Not quite there yet — you’ve got to edit the container config (docker exec -it gitlab vi /etc/gitlab/gitlab.rb) for your environment. Set a valid external url (external_url ‘http://gitlab.rushworth.us’). I also enabled LDAP authentication to test that out.


gitlab_rails[‘ldap_enabled’] = true

###! **remember to close this block with ‘EOS’ below**
gitlab_rails[‘ldap_servers’] = YAML.load <<-‘EOS’
main: # ‘main’ is the GitLab ‘provider ID’ of this LDAP server
label: ‘LDAP’
host: ‘ADHostname.rushworth.us’
port: 636
uid: ‘sAMAccountName’
method: ‘ssl’ # “tls” or “ssl” or “plain”
bind_dn: ‘cn=UserID,ou=SystemAccounts,dc=domain,dc=ccTLD’
password: ‘AccountPasswordGoesHere’
active_directory: true
allow_username_or_email_login: false
block_auto_created_users: false
base: ‘ou=ResourceUsers,dc=domain,dc=ccTLD’
user_filter: ‘(&(sAMAccountName=*))’ # Can add attribute value to restrict authorized users to GitLab access, we leave open to all valid user accounts in the OU. Should be able to authorize based on group membership using linked attribute value like (&(memberOf=cn=group,ou=groupOU,dc=domain,dc=ccTLD))
attributes:
username: [‘uid’, ‘userid’, ‘sAMAccountName’]
email: [‘mail’, ’email’, ‘userPrincipalName’]
name: ‘cn’
first_name: ‘givenName’
last_name: ‘sn’

EOS


The default is to retain a lot of log files — 30 days! This might be reasonable in a corporate environment, but even for production at home … that’s a lot of space dedicated to log files.

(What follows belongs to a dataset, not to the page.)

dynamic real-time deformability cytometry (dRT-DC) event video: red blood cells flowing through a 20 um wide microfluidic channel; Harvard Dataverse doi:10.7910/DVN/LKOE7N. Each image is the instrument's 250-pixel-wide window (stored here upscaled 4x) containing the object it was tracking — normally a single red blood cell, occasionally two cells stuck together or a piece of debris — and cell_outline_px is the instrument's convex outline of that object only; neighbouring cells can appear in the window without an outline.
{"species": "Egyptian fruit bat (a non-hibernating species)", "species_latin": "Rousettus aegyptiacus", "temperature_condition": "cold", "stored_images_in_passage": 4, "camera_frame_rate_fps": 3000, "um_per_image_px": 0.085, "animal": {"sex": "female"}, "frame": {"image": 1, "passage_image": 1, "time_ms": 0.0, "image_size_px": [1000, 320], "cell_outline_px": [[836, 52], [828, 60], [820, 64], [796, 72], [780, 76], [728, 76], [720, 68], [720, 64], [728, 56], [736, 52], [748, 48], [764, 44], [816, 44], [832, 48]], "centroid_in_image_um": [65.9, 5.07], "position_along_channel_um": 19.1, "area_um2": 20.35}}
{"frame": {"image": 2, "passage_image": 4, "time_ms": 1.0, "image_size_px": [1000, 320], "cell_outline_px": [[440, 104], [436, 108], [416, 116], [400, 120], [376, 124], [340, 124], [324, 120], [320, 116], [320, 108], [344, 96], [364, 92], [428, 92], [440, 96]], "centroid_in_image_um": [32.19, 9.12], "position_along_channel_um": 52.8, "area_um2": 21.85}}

logging[‘logrotate_frequency’] = “daily” # rotate logs daily
logging[‘logrotate_rotate’] = 3 # keep 3 rotated logs
logging[‘logrotate_compress’] = “compress” # see ‘man logrotate’
logging[‘logrotate_method’] = “copytruncate” # see ‘man logrotate’


And finally configure SMTP for outbound mail. We don’t use authentication on our SMTP server; it controls relay based on source IP. We do use starttls, but the certificate is not going to be trusted without additional configuration … so I set the ssl verify mode to none.


gitlab_rails[‘smtp_enable’] = true
gitlab_rails[‘smtp_address’] = “smtp.hostname.ccTLD”
gitlab_rails[‘smtp_port’] = 25
# gitlab_rails[‘smtp_user_name’] = “smtp user”
# gitlab_rails[‘smtp_password’] = “smtp password”
# gitlab_rails[‘smtp_domain’] = “example.com”
# gitlab_rails[‘smtp_authentication’] = “login”
gitlab_rails[‘smtp_enable_starttls_auto’] = true
# gitlab_rails[‘smtp_tls’] = false

###! **Can be: ‘none’, ‘peer’, ‘client_once’, ‘fail_if_no_peer_cert’**
###! Docs: http://api.rubyonrails.org/classes/ActionMailer/Base.html
gitlab_rails[‘smtp_openssl_verify_mode’] = ‘none’


Once the config has been updated, restart the container (docker restart gitlab).

Access the web site and you’ll be prompted to set a password for the admin user, root. You can click the ‘ldap’ tab and log in with Active Directory credentials. Fin.

If we deploy this for a production system, I would set up SSL on the web site and possibly externalize the GitLab database to MySQL. The external database is more of an academic experiment because we already use MySQL (and I still don’t want  to learn about vacuuming PostgreSQL).